Big win for banks against sureties in context of business rescue
The question was tested in the courts quite early on in the business rescue regime, with varying and conflicting views expressed by judges, but on 1 December 2014, the Supreme Court of Appeal (SCA) delivered what should be the final word on the matter (unless a constitutional challenge is launched). The judgment, New Port Finance Company (Pty) Ltd and others v Mostert and others, will have far-reaching consequences in the banking and finance arena and should provide a great deal of comfort to lenders.
In New Port, a company and a natural person (a director of one of the borrowers) signed as sureties for the debts of two borrower companies. Those borrower companies became financially distressed, were placed in liquidation but then taken out of liquidation and placed in business rescue by the court under section 130(1) of the Companies Act. Business rescue plans were ultimately adopted in respect of the borrower companies which plans provided for the restructuring of the borrower companies' debts.
Lenders could not pursue the sureties
An argument was raised on behalf of the sureties that because the business rescue plan allegedly had the effect of altering or compromising the underlying principal debt, the lenders could not pursue the sureties or enforce their claims against them until the business rescue process had run its course.
In this regard reliance was placed on the recent Western Cape High Court case of Tuning Fork (Pty) Ltd t/a Balanced Audio v Greeff and another where it was held that the adoption of a business rescue plan has, as a point of departure and absent a very specific clause in the deed of suretyship or business rescue plan preserving the lender's right to pursue the surety for the full original amount of the debt, the potential consequence that the claim against the surety may be similarly compromised or reduced.
The SCA in New Port however adopted a strikingly more creditor-friendly interpretation of the business rescue provisions. In the first place, the deeds of suretyship in this case contained the very standard clauses one finds which deal with the eventuality of the principal debtor compromising or otherwise re-arranging its debts generally with its creditors.
Within SCA ambit
The SCA held that these clauses undoubtedly bring business rescue within their ambit and cater for such eventuality, such that the adoption of a business rescue plan would not prejudice the lender's (full) claims against the sureties on a joint and several basis. This in itself is a big decision in favour of creditors, and the SCA's stance on this aspect should give comfort to the many creditors in South Africa who have that standard wording, or similar wording along those lines, as terms in their deeds of suretyship.
However, the SCA went even further and suggested (but without deciding) that even in the absence of such wording, the creditor's rights against sureties are not affected by the adoption of a business rescue plan.

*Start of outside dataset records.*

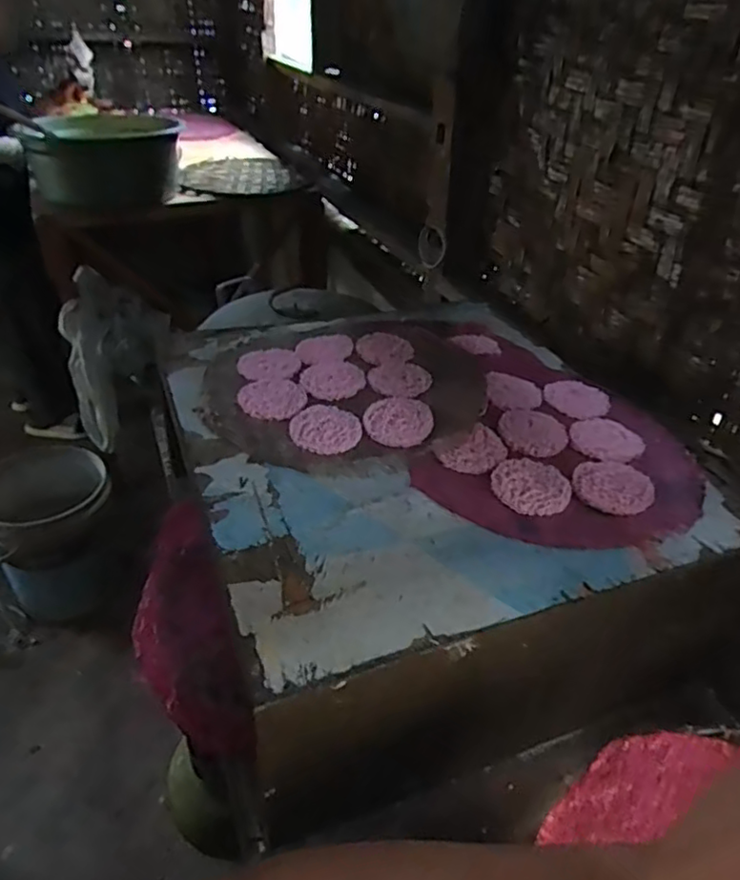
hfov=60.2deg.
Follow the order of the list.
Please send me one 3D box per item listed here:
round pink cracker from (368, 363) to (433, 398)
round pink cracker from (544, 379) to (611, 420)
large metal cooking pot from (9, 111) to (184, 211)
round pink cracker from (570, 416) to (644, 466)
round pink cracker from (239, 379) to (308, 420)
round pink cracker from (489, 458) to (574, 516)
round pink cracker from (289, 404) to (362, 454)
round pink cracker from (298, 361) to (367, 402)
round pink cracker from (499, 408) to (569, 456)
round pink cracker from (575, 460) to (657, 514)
[{"bbox_3d":[0.039,-0.076,0.806,0.079,0.004,0.078,2,36,-1],"label":"round pink cracker"},{"bbox_3d":[0.260,-0.053,0.801,0.080,0.004,0.081,2,36,-1],"label":"round pink cracker"},{"bbox_3d":[-0.704,-0.765,1.689,0.368,0.159,0.399,-10,37,-17],"label":"large metal cooking pot"},{"bbox_3d":[0.271,-0.002,0.730,0.082,0.004,0.079,2,36,-1],"label":"round pink cracker"},{"bbox_3d":[-0.118,-0.052,0.771,0.078,0.006,0.075,2,36,-1],"label":"round pink cracker"},{"bbox_3d":[0.168,0.047,0.660,0.078,0.012,0.085,2,36,-1],"label":"round pink cracker"},{"bbox_3d":[-0.052,-0.012,0.728,0.081,0.010,0.079,2,36,-1],"label":"round pink cracker"},{"bbox_3d":[-0.047,-0.078,0.807,0.078,0.004,0.087,-10,37,-17],"label":"round pink cracker"},{"bbox_3d":[0.188,-0.013,0.738,0.076,0.006,0.080,2,36,-1],"label":"round pink cracker"},{"bbox_3d":[0.253,0.048,0.663,0.078,0.008,0.084,2,36,-1],"label":"round pink cracker"}]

The finding in New Port confirms that creditors' claims against sureties are not affected by a business rescue plan entered into with a principal debtor unless specific wording to that effect is contained in the plan itself.

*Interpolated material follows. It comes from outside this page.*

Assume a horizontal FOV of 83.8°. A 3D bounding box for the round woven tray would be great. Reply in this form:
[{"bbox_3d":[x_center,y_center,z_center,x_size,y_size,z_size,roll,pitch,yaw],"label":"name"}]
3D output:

The New Port judgment represents one of the most important and far-reaching decisions to date under the new business rescue regime, a regime which is being tested and interpreted on a regular basis by the High Court. It is still recommended that deeds of suretyship contain express clauses fully preserving the creditor's rights in instances where the borrower company generally compromises its debts (such as business rescue), as the New Port judgment at the very least solidifies that such a clause will preserve the creditor's rights to pursue the surety for the full debt.